Der Schwerpunkt in der Stufe 3 ist die Kommunikation. Die notwendigen Tools wurden in Stufe 1 eingeführt und in Stufe 2 gefestigt. Mit den kooperativen Aufträgen sollten jetzt weitere Tools für die Kommunikation sowie für die gemeinschaftliche Arbeit eingeführt werden. Bereits im Vorfeld der Nutzung ist auf eventuell auftretende “technische Schwierigkeiten” hinzuweisen, um motivierend auf die Lernenden einzuwirken. Die Arbeit des E-Moderators hat in den Bereichen der Aufgabenauswahl, der Gruppengestaltung, der Quellensammlung und der Tools eine große Bedeutung. Ihm muss es nämlich gelingen, die Aufgabenstellung auf der Grundlage der in den Stufen 2 und 3 gesammelten Informationen über die Lernenden so zu formulieren, dass ein erfolgsorientiertes Lernklima erzeugt wird. Dieser anzustrebende Erfolg in der Stufe 3 kann sich ebenfalls nur dann abzeichnen, wenn es dem E-Moderator gelingt, bei den Lernenden der Gruppen eine gleichmäßige Informationsaustausch-Aktivität zu entwickeln. Die in diesem Zusammenhang auftauchenden Verhaltensweisen “Lurking” oder “Zaungast” verlangen besondere Konsequenzen: Der E-Moderator wird die Gründe für die “Lurking-Aktivität” ermitteln und mit motivierenden Mitteln entgegenwirken; im Bedarfsfall wird er zu einem späteren Zeitpunkt innerhalb des Kurses Aktivitäten abfordern.

Häufig werden in dieser Stufe 3 Unterschiede zwischen der Online- und der Face-to-Face-Kommunikation auftreten. Die Unterschiede sind durch die Asynchronität der Kommunikation und durch fehlende nonverbale Merkmale gekennzeichnet. Der E-Moderator kann hier zusätzliche E-tivities einbringen. Als Beispiele werden genannt: die Festlegung der Rede-Reihenfolge in virtuellen Klassenzimmern, die Arbeit mit Emoticons oder die Vereinbarung von Zeichen und Symbolen, um Anfang und Ende der Gespräche zu kennzeichnen. Die Regeln der Kommunikation müssen bekannt und von den Lernenden akzeptiert werden.

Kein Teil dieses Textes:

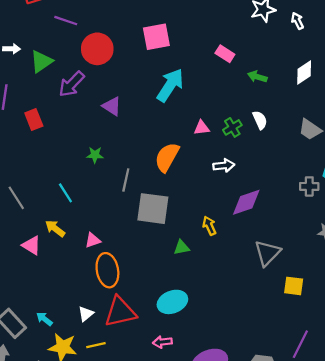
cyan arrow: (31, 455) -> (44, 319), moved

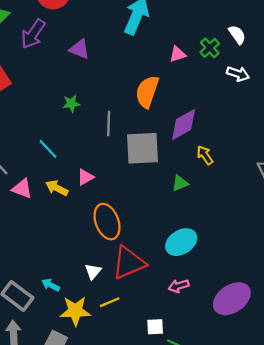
white arrow: (224, 166) -> (238, 74), moved, turned 36
purple diamond: (246, 202) -> (184, 124), moved
yellow arrow: (55, 228) -> (57, 188), moved
pink triangle: (93, 240) -> (85, 177), moved
pink triangle: (31, 245) -> (22, 189), moved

An dieser Stelle sind Bemerkungen zur Disziplin innerhalb des Kurses notwendig. Zu dieser Disziplin gehören neben einem umgänglichen Schreibstil und einem freundlichen Informationsaustausch auch die deutliche und eindeutige Formulierung von Informationen und Kommunikationsinhalten. Diese Disziplin gilt für alle Rollen im Onlinekurs. Salmon spricht in ihren Beispielen mit dem Zeitfaktor noch einen weiteren Unterschied zwischen Face-to-Face- und Online-Kommunikation an. Die Online-Kommunikation kann in der Anfangsphase noch von vielen Rückfragen geprägt sein, bevor ein Ergebnis vorliegt. Stelle ich einem Lernenden eine Frage, so kann ich bei der Face-to-Face-Kommunikation sofort eine Antwort hören oder sehen, und sei es nur ein “äh” oder die Farbänderung in seinem Gesicht. In dieser Situation könnte man mit einer abgewandelt gestellten Frage reagieren. Erhalte ich in einer Online-Kommunikation keine Antwort, so können die Gründe vielfältig sein, zum Beispiel kann ein technisches Problem vorliegen.

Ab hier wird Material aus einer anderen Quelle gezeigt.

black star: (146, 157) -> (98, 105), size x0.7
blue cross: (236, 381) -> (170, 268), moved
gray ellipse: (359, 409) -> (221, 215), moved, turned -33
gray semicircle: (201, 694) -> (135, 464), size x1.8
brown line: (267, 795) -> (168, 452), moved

Auf eine Besonderheit sollte der E-Moderator hinweisen. Als Beispiel sei hier Skype erwähnt. Hier kann ich ungewünschte Gesprächspartner von der Kommunikation ausschließen, indem ich sie “blockiere”. Aber dieses Problem ist auch in Präsenzkursen vorhanden. Erkennbar wird so eine Situation, wenn verschiedene Lernende Forenbeiträge schreiben oder Fragen formulieren. Die einen bekommen sofort eine Antwort, andere oder Einzelne bekommen keine Antwort. Extrem wird die Situation, wenn ein “Liebling” dieselbe nicht beantwortete Frage noch einmal stellt und diese gleich beantwortet bekommt.
Salmon beschreibt diese Sachverhalte mit der Konzentration auf kritische Kompetenzen der E-Moderation.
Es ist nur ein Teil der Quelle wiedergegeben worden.